ROME (AP) — Italy on Thursday marked its liberation from Nazi occupation and fascist rule amid a fresh media controversy over suspected censorship and the legacy of Italian fascist complicity in the Holocaust and World War II-era crimes.
Premier Giorgia Meloni, whose Brothers of Italy party traces its roots to the neo-fascist movement that emerged after the fall of dictator Benito Mussolini, joined the Italian president at the tomb of the unknown soldier in Rome for the solemn Liberation Day commemoration.
This year’s anniversary was marked by a media storm over the decision by state-run RAI television to spike a planned Liberation Day monologue by an Italian author denouncing fascism and what he said was Meloni’s refusal to repudiate it.
The issue struck a nerve in Italy, where Meloni’s 2022 election as the first hard-right leader since World War II has revived criticism that Italy hasn’t fully reckoned with its fascist past, in the same way that Germany did with national socialism.
The suggestion that RAI censored Antonio Scurati’s monologue because it criticized Meloni, her party and lingering neo-fascist sentiment has dominated Italian news for days and prompted Meloni to publish the Scurati essay itself on her Facebook page.
In the post, Meloni accused the left of mounting a scandal where none existed. While saying she didn’t know what happened, she noted that RAI initially said it just didn’t want to pay Scurati “1,800 euros ($1,930; the monthly salary of many employees) for a one-minute monologue.”
The monologue, which was supposed to have been aired as part of RAI’s Liberation Day commemorations, recounted well-known incidents: The June 10, 1924 assassination by Mussolini hitmen of a Socialist lawmaker opposed to fascism, Giacomo Matteotti, as well as the 1944 massacres of Italian civilians during Nazi occupation.
“These two concomitant mournful anniversaries – spring of ’24, spring of ’44 – proclaim that fascism was throughout its historical existence — not only at the end or occasionally — an irredeemable phenomenon of systematic murderous and massacre-fueled political violence,” Scurati’s essay said. “Will the heirs of that history recognize this for once? Everything, unfortunately, suggests that they will not.”
Meloni has tried to distance her Brothers of Italy party from its neo-fascist roots and has gone out of her way to forge ties with Italy’s Jewish community, back a long-delayed project for a Holocaust Museum and support Israel, including in its current war in Gaza.

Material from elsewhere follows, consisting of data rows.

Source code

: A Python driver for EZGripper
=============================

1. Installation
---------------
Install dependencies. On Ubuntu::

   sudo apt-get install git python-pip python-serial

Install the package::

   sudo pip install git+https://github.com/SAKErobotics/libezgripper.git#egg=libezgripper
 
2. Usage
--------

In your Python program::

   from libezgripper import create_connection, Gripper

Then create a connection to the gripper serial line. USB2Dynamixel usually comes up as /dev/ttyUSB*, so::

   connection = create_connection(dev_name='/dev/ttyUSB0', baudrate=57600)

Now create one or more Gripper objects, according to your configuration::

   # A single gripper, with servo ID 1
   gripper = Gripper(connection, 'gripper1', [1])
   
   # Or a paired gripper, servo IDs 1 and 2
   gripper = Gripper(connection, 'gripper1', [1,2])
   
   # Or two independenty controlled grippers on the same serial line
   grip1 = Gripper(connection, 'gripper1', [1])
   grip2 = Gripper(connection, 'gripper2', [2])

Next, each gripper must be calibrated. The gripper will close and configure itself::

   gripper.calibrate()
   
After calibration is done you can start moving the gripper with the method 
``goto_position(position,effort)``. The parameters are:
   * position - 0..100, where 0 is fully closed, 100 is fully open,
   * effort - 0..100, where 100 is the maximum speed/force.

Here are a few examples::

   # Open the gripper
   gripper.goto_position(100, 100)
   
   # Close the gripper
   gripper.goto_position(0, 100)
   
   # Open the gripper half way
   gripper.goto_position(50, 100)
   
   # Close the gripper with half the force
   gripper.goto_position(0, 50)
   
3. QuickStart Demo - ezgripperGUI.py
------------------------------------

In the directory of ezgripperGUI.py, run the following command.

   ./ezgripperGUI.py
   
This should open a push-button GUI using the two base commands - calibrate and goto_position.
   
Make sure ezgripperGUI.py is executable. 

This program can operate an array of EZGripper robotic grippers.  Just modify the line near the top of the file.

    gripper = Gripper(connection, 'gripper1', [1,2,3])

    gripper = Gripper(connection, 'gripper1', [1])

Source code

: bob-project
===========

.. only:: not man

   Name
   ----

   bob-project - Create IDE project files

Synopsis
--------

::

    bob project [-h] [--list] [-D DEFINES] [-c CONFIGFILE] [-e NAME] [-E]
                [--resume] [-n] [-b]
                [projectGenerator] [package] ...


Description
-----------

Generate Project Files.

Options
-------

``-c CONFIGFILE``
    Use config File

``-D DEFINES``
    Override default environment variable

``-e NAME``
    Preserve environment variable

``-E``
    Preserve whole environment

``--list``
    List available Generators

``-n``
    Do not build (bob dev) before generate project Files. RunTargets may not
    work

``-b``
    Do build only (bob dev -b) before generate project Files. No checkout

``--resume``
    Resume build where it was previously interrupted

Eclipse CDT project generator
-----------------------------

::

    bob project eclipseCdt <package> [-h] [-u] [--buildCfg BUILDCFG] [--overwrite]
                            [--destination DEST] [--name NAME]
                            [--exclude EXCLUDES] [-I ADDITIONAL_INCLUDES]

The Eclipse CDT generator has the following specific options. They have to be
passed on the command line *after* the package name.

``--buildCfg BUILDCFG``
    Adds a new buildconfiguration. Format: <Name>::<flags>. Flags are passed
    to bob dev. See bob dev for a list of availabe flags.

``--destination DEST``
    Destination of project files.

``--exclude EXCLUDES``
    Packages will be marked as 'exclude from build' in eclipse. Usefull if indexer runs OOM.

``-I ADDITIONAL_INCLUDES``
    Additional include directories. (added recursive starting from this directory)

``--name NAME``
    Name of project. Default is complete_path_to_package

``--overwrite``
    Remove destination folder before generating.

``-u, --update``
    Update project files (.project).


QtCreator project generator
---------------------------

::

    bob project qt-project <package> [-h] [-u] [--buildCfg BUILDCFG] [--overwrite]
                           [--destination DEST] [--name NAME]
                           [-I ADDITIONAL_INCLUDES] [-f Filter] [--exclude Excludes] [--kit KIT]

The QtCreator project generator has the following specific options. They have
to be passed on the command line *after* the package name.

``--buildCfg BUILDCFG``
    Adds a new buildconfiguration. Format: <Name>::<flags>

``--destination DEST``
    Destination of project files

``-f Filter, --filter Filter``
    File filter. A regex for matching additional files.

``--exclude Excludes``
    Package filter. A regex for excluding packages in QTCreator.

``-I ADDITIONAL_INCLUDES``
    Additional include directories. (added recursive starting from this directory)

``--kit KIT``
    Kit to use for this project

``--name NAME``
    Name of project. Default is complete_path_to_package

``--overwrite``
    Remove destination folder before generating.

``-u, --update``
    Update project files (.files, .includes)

But the opposition has accused her forces of refusing to firmly declare themselves “anti-fascist.”
RAI, for its part, has launched an internal investigation to understand the decision-making that led to the Scurati monologue being spiked. Scurati is the author of the prize-winning volume “M” about Mussolini’s rise and the parallels with the present day.
Perhaps predictably, the suggestion that the state-run broadcaster spiked a Scurati text critical of Meloni’s governing party has only drawn attention to it, with calls for mayors to use their Liberation Day speeches this year to quote from it.
“At the root, there is a rule not to be forgotten,” commentator Aldo Grasso wrote in Corriere della Sera. “Once a text is censored, there is a strong risk that the text itself is no longer controllable and goes its own unpredictable way: the ‘boomerang effect’. This is what happened.”
The RAI controversy has fueled tensions on a Liberation Day that were already high given Israel’s war in Gaza and planned pro-Palestinian marches in Italy on a day traditionally celebrating Italy’s Jewish community. But Italy’s association of partisans who fought against Nazi occupation and fascist forces planned to go ahead with marches, including one in Milan featuring Scurati.
“Long live the antifascist republic!” said this year’s Liberation Day banner of the National Association of Italian Partisans.